#### Problem set
[1] Reproduce the passage of the Anthony Lee-Ingram article from "Anthony Lee-Ingram (born" to "Romania and Germany." word for word.
[2] In the Anthony Lee-Ingram article, what was the final score of the BLNO final that Asker Aliens lost to Frøya Basket?

#### Document extract
Anthony Lee-Ingram

Personal information
- Born: March 7, 1988 (age 37) Indianapolis, Indiana
- Nationality: American
- Listed height: 6 ft 5 in (1.96 m)
- Listed weight: 216 lb (98 kg)

Career information
- College: Danville Area CC (2006–2008); Brescia (2008–2010);
- NBA draft: 2010: undrafted
- Playing career: 2011–2015
- Position: Small forward

Career history
- 2011: Perry Lakes Hawks
- 2011–2012: Asker Aliens
- 2012: Omonia
- 2020–2013: Kumanovo
- 2013–2014: Timișoara
- 2014–2015: BCM Baunach
- 2015: Kumanovo

Career highlights and awards
- All-BLNO First Team (2012); BLNO Defensive Player of the Year (2012); SBL MVP (2011); All-SBL Team (2011);

= Anthony Lee-Ingram =

American basketball player

Anthony Lee-Ingram (born March 7, 1988) is an American former professional basketball player. He played college basketball for Danville Area Community College and Brescia University before playing professionally in Australia, Norway, Cyprus, Macedonia, Romania and Germany.

Lee-Ingram began his professional career in Australia in 2011 with the Perry Lakes Hawks of the State Basketball League (SBL). He helped the Hawks reach the SBL Grand Final, where they lost 88–83 to the Wanneroo Wolves despite Lee-Ingram's 27 points and 13 rebounds. In 32 games, he averaged 28.3 points, 14.8 rebounds and 2.8 assists per game. He was subsequently named SBL MVP and earned All-SBL Team honors.

For the 2011–12 season, Lee-Ingram moved to Norway to play for Asker Aliens. He helped Asker reach the BLNO final, where they lost 80–78 to Frøya Basket despite 18 points and 12 rebounds from Lee-Ingram. He subsequently earned All-BLNO First Team honors and was named the BLNO Defensive Player of the Year. In 23 games, he averaged 20.7 points, 12.3 rebounds, 2.6 assists and 1.4 steals per game.

For the 2012–13 season, Lee-Ingram moved to Cyprus to play for Omonia. He appeared in seven Div A games between October 28 and December 14, averaging 19.9 points and 8.3 rebounds per game. On December 23, 2012, he signed with Kumanovo in Macedonia. He averaged 16.5 points in 15 Macedonian League games, and 14.7 points in nine Balkan League games.

For the 2013–14 season, Lee-Ingram moved to Romania to play for Timișoara of the Liga Națională. In 17 games, he averaged 13.7 points per game.

For the 2014–15 season, Lee-Ingram moved to Germany to play for BCM Baunach of the ProA. In 30 games, he averaged 13.7 points per game.

For the 2015–16 season, Lee-Ingram returned to Macedonia to once again play for Kumanovo. His final professional game came on December 13, 2015. He averaged 9.2 points in nine Macedonian League games, and 10.4 points in five Europe Cup games.

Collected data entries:

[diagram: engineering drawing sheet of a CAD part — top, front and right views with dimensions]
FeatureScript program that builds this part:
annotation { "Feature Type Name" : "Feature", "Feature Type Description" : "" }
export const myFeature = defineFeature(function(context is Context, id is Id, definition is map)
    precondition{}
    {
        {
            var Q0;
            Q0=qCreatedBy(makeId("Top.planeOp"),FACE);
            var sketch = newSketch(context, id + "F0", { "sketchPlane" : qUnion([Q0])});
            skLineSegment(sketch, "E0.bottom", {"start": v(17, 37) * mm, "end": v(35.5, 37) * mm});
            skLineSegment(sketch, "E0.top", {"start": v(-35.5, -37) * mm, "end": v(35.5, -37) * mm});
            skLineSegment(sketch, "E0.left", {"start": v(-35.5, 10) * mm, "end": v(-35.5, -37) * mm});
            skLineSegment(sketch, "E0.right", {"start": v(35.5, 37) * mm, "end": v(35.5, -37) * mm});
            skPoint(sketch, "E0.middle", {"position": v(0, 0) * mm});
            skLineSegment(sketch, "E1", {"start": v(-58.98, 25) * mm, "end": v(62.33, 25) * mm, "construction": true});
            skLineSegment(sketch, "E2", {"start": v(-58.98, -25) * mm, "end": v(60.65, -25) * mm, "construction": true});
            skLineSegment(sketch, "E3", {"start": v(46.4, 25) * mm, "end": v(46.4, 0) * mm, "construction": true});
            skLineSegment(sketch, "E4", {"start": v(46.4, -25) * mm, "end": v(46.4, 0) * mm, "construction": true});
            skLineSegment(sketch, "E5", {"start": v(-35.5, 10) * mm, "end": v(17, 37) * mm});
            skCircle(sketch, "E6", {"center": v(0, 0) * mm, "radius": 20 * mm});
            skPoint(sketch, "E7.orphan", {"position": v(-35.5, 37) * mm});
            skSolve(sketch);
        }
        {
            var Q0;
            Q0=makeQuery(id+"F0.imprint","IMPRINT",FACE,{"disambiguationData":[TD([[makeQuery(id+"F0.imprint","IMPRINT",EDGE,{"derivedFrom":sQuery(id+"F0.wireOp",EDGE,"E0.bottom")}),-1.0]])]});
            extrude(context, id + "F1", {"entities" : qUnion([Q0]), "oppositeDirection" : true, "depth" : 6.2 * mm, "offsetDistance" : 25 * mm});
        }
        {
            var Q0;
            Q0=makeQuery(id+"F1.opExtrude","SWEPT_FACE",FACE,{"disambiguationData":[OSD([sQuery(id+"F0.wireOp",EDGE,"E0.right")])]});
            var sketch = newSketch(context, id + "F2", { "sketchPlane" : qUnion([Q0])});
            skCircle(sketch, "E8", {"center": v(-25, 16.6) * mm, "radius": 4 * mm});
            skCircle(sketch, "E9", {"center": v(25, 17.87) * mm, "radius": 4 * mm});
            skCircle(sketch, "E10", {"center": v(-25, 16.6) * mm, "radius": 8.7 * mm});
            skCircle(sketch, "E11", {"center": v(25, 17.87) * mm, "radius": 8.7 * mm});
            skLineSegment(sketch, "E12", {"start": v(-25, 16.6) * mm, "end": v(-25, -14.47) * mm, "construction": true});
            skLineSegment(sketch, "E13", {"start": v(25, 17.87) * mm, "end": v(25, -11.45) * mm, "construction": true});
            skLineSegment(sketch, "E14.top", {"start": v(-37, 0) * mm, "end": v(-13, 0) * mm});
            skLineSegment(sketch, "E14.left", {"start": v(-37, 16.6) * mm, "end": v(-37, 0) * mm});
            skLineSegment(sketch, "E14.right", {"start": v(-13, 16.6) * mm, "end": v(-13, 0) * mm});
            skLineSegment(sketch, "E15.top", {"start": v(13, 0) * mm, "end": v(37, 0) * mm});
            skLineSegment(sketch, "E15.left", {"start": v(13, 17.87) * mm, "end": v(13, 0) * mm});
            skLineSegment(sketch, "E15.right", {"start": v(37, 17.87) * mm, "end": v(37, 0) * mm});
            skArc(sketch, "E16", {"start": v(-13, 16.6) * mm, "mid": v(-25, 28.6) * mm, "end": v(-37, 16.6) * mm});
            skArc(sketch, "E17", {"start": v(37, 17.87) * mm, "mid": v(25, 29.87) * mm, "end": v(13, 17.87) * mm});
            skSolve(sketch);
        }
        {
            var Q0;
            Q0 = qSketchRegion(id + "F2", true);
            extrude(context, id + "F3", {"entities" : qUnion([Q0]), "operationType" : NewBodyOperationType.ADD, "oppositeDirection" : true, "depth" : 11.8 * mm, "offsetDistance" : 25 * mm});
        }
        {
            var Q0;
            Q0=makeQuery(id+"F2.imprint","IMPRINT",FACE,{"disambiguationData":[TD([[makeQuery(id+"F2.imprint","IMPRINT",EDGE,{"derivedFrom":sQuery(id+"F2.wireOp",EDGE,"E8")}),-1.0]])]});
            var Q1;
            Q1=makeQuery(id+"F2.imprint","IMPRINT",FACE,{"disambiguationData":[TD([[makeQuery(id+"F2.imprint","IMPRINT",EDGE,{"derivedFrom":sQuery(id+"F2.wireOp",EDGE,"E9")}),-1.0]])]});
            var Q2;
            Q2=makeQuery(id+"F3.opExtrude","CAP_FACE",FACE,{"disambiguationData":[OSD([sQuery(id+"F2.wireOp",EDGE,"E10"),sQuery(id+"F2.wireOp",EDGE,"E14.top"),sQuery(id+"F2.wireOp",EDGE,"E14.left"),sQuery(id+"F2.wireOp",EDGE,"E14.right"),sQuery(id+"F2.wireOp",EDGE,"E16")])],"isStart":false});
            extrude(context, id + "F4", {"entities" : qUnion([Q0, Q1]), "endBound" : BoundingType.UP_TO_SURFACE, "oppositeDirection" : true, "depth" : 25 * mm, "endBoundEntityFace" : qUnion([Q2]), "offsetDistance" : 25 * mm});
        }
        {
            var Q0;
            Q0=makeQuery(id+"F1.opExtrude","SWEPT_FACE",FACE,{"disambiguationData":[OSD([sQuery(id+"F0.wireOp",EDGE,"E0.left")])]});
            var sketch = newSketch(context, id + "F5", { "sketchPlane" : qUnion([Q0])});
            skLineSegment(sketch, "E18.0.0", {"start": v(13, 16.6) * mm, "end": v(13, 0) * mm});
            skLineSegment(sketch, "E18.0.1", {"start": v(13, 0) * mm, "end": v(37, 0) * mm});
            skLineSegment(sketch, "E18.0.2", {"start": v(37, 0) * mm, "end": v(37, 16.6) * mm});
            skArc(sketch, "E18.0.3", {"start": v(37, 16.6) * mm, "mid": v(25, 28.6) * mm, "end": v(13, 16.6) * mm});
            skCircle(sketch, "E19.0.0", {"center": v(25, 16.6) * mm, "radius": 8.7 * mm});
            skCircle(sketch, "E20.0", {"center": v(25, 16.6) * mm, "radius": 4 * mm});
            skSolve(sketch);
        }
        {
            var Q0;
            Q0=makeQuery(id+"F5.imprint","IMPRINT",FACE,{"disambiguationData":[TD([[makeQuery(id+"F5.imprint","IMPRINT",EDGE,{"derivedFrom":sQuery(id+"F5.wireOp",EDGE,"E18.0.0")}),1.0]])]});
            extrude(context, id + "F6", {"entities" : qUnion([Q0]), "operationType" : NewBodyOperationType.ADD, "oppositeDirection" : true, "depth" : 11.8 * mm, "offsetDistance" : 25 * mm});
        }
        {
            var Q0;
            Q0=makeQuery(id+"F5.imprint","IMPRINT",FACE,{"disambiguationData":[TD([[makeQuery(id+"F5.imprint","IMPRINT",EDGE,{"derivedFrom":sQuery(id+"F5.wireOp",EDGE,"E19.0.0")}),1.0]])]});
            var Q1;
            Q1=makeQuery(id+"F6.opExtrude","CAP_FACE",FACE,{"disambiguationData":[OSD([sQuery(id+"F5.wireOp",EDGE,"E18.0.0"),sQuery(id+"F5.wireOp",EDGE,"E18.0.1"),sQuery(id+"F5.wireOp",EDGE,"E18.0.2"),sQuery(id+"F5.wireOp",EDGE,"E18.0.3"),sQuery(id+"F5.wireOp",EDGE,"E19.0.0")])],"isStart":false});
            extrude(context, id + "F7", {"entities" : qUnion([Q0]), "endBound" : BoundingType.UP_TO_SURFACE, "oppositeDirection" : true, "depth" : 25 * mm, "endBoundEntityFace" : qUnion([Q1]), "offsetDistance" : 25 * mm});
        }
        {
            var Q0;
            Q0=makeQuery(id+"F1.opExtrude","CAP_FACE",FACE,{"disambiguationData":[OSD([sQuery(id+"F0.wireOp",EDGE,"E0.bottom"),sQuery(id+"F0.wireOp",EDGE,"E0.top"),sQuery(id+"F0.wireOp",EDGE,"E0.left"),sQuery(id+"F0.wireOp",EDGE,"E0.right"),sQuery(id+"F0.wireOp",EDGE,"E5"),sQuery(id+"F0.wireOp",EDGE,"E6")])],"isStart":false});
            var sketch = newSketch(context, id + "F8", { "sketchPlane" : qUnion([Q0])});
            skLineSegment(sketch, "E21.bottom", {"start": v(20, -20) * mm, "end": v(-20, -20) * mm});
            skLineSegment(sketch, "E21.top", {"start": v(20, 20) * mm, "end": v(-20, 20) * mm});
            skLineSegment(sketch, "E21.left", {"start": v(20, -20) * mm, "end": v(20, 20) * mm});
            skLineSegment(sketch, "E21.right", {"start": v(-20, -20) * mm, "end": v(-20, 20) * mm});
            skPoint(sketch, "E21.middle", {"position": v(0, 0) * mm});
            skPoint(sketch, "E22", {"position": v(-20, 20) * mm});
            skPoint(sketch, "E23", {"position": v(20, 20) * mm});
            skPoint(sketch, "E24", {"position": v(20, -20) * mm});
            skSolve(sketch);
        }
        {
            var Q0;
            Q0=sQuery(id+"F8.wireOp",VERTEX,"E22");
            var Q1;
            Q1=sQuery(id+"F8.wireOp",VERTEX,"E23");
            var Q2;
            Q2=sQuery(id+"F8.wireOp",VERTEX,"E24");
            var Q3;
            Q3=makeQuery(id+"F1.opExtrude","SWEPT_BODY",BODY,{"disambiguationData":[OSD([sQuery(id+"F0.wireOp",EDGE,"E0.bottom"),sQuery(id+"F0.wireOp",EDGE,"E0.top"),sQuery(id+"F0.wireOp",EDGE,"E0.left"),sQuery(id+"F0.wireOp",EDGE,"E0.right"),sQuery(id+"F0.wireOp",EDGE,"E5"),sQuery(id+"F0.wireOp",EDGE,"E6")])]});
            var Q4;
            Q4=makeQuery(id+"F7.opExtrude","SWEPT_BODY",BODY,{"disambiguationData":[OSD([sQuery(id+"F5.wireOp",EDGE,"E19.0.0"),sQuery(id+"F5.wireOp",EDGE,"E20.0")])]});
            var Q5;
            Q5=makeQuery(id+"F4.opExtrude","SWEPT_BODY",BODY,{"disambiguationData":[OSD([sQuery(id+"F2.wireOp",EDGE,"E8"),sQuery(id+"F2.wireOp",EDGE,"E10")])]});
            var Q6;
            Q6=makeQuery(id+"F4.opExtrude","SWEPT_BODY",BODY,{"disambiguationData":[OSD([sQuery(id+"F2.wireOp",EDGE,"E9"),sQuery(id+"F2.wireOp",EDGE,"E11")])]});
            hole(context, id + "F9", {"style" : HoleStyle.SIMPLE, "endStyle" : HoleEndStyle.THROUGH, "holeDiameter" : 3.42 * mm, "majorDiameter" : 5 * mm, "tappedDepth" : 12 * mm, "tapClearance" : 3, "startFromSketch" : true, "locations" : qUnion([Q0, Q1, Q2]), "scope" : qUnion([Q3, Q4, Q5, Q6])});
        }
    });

#### Answers given
[1]
Anthony Lee-Ingram (born March 7, 1988) is an American former professional basketball player. He played college basketball for Danville Area Community College and Brescia University before playing professionally in Australia, Norway, Cyprus, Macedonia, Romania and Germany.

[2] 80–78